Stored data entries >>
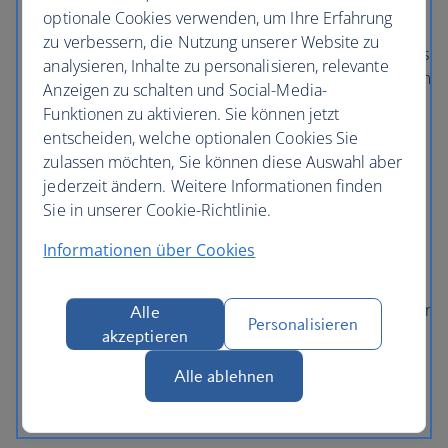
optionale Cookies verwenden, um Ihre Erfahrung
Verschließen Sie die Tür, selbst wenn Sie sich im
zu verbessern, die Nutzung unserer Website zu
Zimmer aufhalten, und denken Sie bei Verlassen des
analysieren, Inhalte zu personalisieren, relevante
Zimmers daran, alle Fenster und Türen, auch die zum
Anzeigen zu schalten und Social-Media-
Balkon, zu schließen.
Funktionen zu aktivieren. Sie können jetzt
Laufen Sie nicht durch spärlich beleuchtete Areale
entscheiden, welche optionalen Cookies Sie
und nach Einbruch der Dunkelheit nicht an
zulassen möchten, Sie können diese Auswahl aber
Stränden. Zögern Sie nicht, die Straßenseite zu
jederzeit ändern. Weitere Informationen finden
wechseln, wenn Ihnen eine Person auf der Straße
Sie in unserer Cookie-Richtlinie.
unheimlich erscheint oder sie ein beunruhigendes
Informationen über Cookies
Gefühl haben.
Versuchen Sie möglichst nur mit registrierten oder
offiziellen Taxis zu fahren. Das Hotel ist Ihnen bei der
Alle
Personalisieren
Suche behilflich.
akzeptieren
Trinken Sie verantwortungsbewusst.
Alle ablehnen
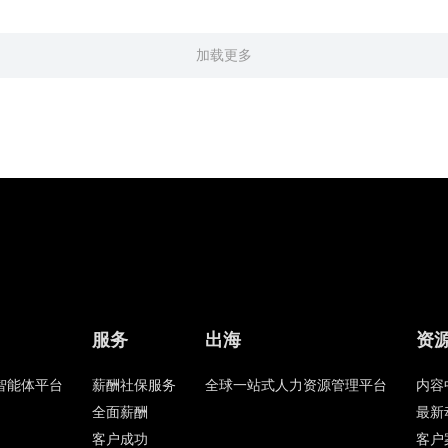
加载更多
服务
出海
资
HR智能体平台
薪酬社保服务
全球一站式人力资源管理平台
内容
全面薪酬
最新
客户成功
客户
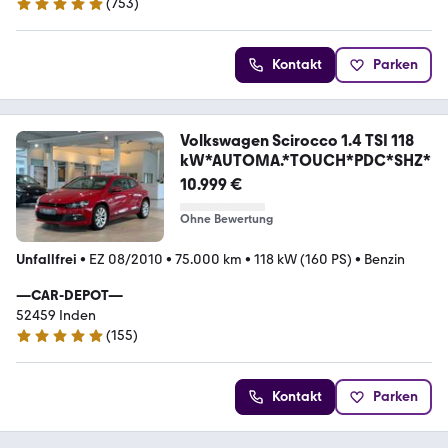
(
753
)
4.9 Sterne
Kontakt
Parken
Volkswagen Scirocco 1.4 TSI 118
kW*AUTOMA.*TOUCH*PDC*SHZ*
10.999 €
Ohne Bewertung
Unfallfrei
•
EZ 08/2010
•
75.000 km
•
118 kW (160 PS)
•
Benzin
—CAR-DEPOT—
52459 Inden
(
155
)
4.9 Sterne
Kontakt
Parken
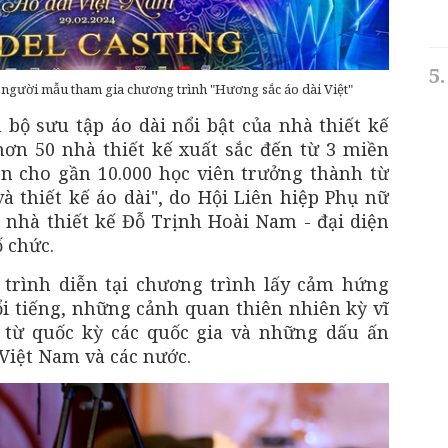
người mẫu tham gia chương trình "Hương sắc áo dài Việt"
 bộ sưu tập áo dài nổi bật của nhà thiết kế
ơn 50 nhà thiết kế xuất sắc đến từ 3 miền
n cho gần 10.000 học viên trưởng thành từ
à thiết kế áo dài", do Hội Liên hiệp Phụ nữ
nhà thiết kế Đỗ Trịnh Hoài Nam - đại diện
 chức.
trình diễn tại chương trình lấy cảm hứng
ổi tiếng, những cảnh quan thiên nhiên kỳ vĩ
 từ quốc kỳ các quốc gia và những dấu ấn
 Việt Nam và các nước.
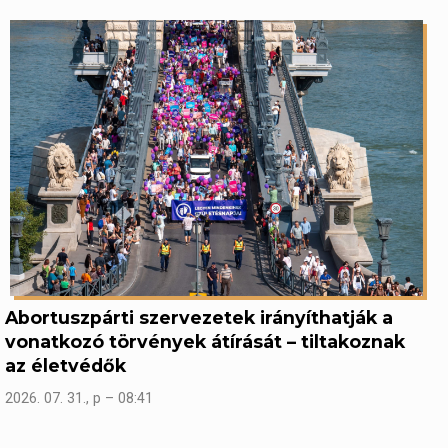
Abortuszpárti szervezetek irányíthatják a
vonatkozó törvények átírását – tiltakoznak
az életvédők
2026. 07. 31., p – 08:41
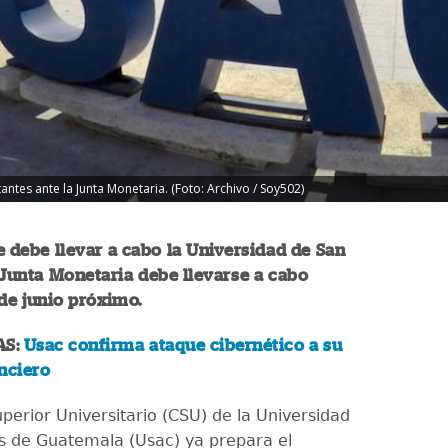
ntes ante la Junta Monetaria. (Foto: Archivo / Soy502)
e debe llevar a cabo la Universidad de San
 Junta Monetaria debe llevarse a cabo
 de junio próximo.
AS:
Usac confirma ataque cibernético a su
nciero
perior Universitario (CSU) de la Universidad
s de Guatemala (Usac) ya prepara el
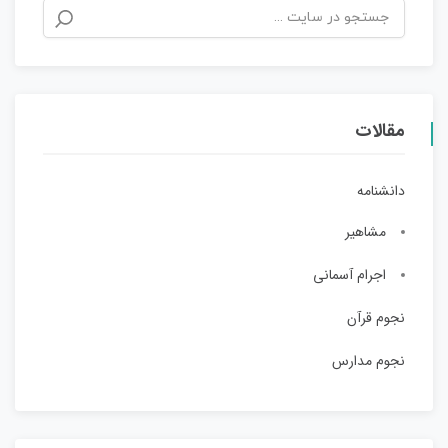
مقالات
دانشنامه
مشاهیر
اجرام آسمانی
نجوم قرآن
نجوم مدارس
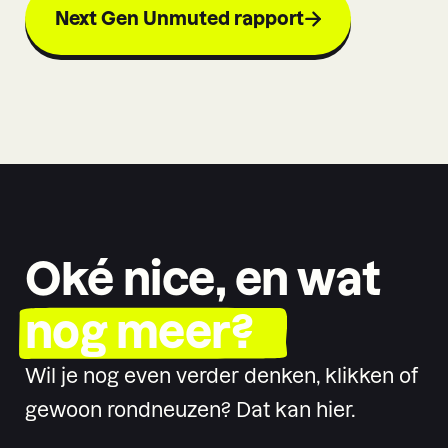
Next Gen Unmuted rapport
Oké nice, en wat
nog meer?
Wil je nog even verder denken, klikken of
gewoon rondneuzen? Dat kan hier.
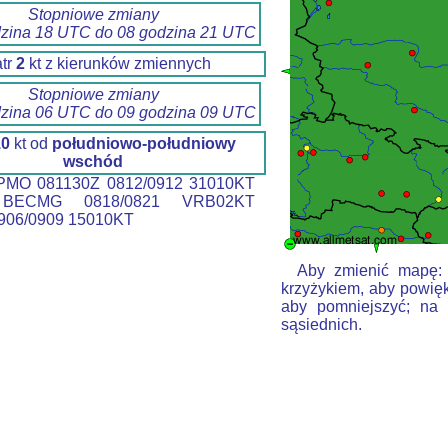
Stopniowe zmiany
dzina 18 UTC do 08 godzina 21 UTC
tr
2
kt z kierunków zmiennych
Stopniowe zmiany
dzina 06 UTC do 09 godzina 09 UTC
10
kt od
południowo-południowy
wschód
MO 081130Z 0812/0912 31010KT
BECMG 0818/0821 VRB02KT
06/0909 15010KT
Aby zmienić mapę: k
krzyżykiem, aby powięk
aby pomniejszyć; na 
sąsiednich.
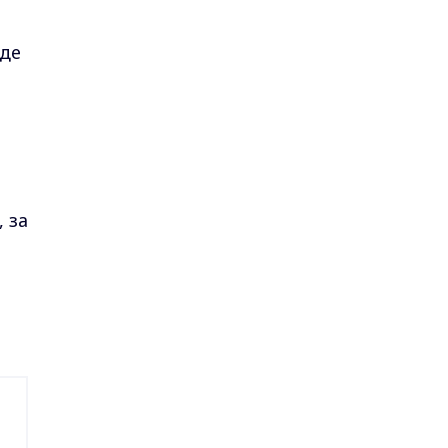
де
 за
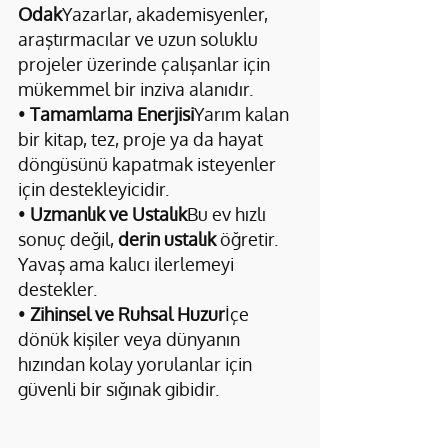
Odak
Yazarlar, akademisyenler, 
araştırmacılar ve uzun soluklu 
projeler üzerinde çalışanlar için 
mükemmel bir inziva alanıdır.
• 
Tamamlama Enerjisi
Yarım kalan 
bir kitap, tez, proje ya da hayat 
döngüsünü kapatmak isteyenler 
için destekleyicidir.
• 
Uzmanlık ve Ustalık
Bu ev hızlı 
sonuç değil, 
derin ustalık
 öğretir. 
Yavaş ama kalıcı ilerlemeyi 
destekler.
• 
Zihinsel ve Ruhsal Huzur
İçe 
dönük kişiler veya dünyanın 
hızından kolay yorulanlar için 
güvenli bir sığınak gibidir.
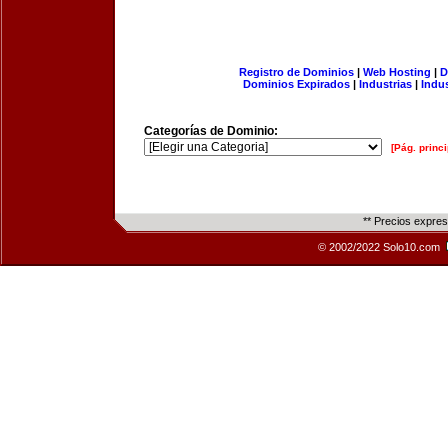
Registro de Dominios
|
Web Hosting
|
D
Dominios Expirados
|
Industrias
|
Indu
Categorías de Dominio:
[Pág. princi
** Precios expre
© 2002/2022 Solo10.com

About this exercise >> Edit the text of all the records above by changing every "Kontakt" to "Anfragen" and keeping everything else the same. Leave the pictures out of your answer.

Worked solution >>
optionale Cookies verwenden, um Ihre Erfahrung
Verschließen Sie die Tür, selbst wenn Sie sich im
zu verbessern, die Nutzung unserer Website zu
Zimmer aufhalten, und denken Sie bei Verlassen des
analysieren, Inhalte zu personalisieren, relevante
Zimmers daran, alle Fenster und Türen, auch die zum
Anzeigen zu schalten und Social-Media-
Balkon, zu schließen.
Funktionen zu aktivieren. Sie können jetzt
Laufen Sie nicht durch spärlich beleuchtete Areale
entscheiden, welche optionalen Cookies Sie
und nach Einbruch der Dunkelheit nicht an
zulassen möchten, Sie können diese Auswahl aber
Stränden. Zögern Sie nicht, die Straßenseite zu
jederzeit ändern. Weitere Informationen finden
wechseln, wenn Ihnen eine Person auf der Straße
Sie in unserer Cookie-Richtlinie.
unheimlich erscheint oder sie ein beunruhigendes
Informationen über Cookies
Gefühl haben.
Versuchen Sie möglichst nur mit registrierten oder
offiziellen Taxis zu fahren. Das Hotel ist Ihnen bei der
Alle
Personalisieren
Suche behilflich.
akzeptieren
Trinken Sie verantwortungsbewusst.
Alle ablehnen
加载更多
服务
出海
资
HR智能体平台
薪酬社保服务
全球一站式人力资源管理平台
内容
全面薪酬
最新
客户成功
客户
(
753
)
4.9 Sterne
Anfragen
Parken
Volkswagen Scirocco 1.4 TSI 118
kW*AUTOMA.*TOUCH*PDC*SHZ*
10.999 €
Ohne Bewertung
Unfallfrei
•
EZ 08/2010
•
75.000 km
•
118 kW (160 PS)
•
Benzin
—CAR-DEPOT—
52459 Inden
(
155
)
4.9 Sterne
Anfragen
Parken
người mẫu tham gia chương trình "Hương sắc áo dài Việt"
 bộ sưu tập áo dài nổi bật của nhà thiết kế
ơn 50 nhà thiết kế xuất sắc đến từ 3 miền
n cho gần 10.000 học viên trưởng thành từ
à thiết kế áo dài", do Hội Liên hiệp Phụ nữ
nhà thiết kế Đỗ Trịnh Hoài Nam - đại diện
 chức.
trình diễn tại chương trình lấy cảm hứng
ổi tiếng, những cảnh quan thiên nhiên kỳ vĩ
 từ quốc kỳ các quốc gia và những dấu ấn
 Việt Nam và các nước.
Abortuszpárti szervezetek irányíthatják a
vonatkozó törvények átírását – tiltakoznak
az életvédők
2026. 07. 31., p – 08:41
ntes ante la Junta Monetaria. (Foto: Archivo / Soy502)
e debe llevar a cabo la Universidad de San
 Junta Monetaria debe llevarse a cabo
 de junio próximo.
AS:
Usac confirma ataque cibernético a su
nciero
perior Universitario (CSU) de la Universidad
s de Guatemala (Usac) ya prepara el
مقالات
دانشنامه
مشاهیر
اجرام آسمانی
نجوم قرآن
نجوم مدارس
Next Gen Unmuted rapport
Oké nice, en wat
nog meer?
Wil je nog even verder denken, klikken of
gewoon rondneuzen? Dat kan hier.
Stopniowe zmiany
dzina 18 UTC do 08 godzina 21 UTC
tr
2
kt z kierunków zmiennych
Stopniowe zmiany
dzina 06 UTC do 09 godzina 09 UTC
10
kt od
południowo-południowy
wschód
MO 081130Z 0812/0912 31010KT
BECMG 0818/0821 VRB02KT
06/0909 15010KT
Aby zmienić mapę: k
krzyżykiem, aby powięk
aby pomniejszyć; na 
sąsiednich.
де
 за
Odak
Yazarlar, akademisyenler, 
araştırmacılar ve uzun soluklu 
projeler üzerinde çalışanlar için 
mükemmel bir inziva alanıdır.
• 
Tamamlama Enerjisi
Yarım kalan 
bir kitap, tez, proje ya da hayat 
döngüsünü kapatmak isteyenler 
için destekleyicidir.
• 
Uzmanlık ve Ustalık
Bu ev hızlı 
sonuç değil, 
derin ustalık
 öğretir. 
Yavaş ama kalıcı ilerlemeyi 
destekler.
• 
Zihinsel ve Ruhsal Huzur
İçe 
dönük kişiler veya dünyanın 
hızından kolay yorulanlar için 
güvenli bir sığınak gibidir.
Registro de Dominios
|
Web Hosting
|
D
Dominios Expirados
|
Industrias
|
Indu
Categorías de Dominio:
[Pág. princi
** Precios expre
© 2002/2022 Solo10.com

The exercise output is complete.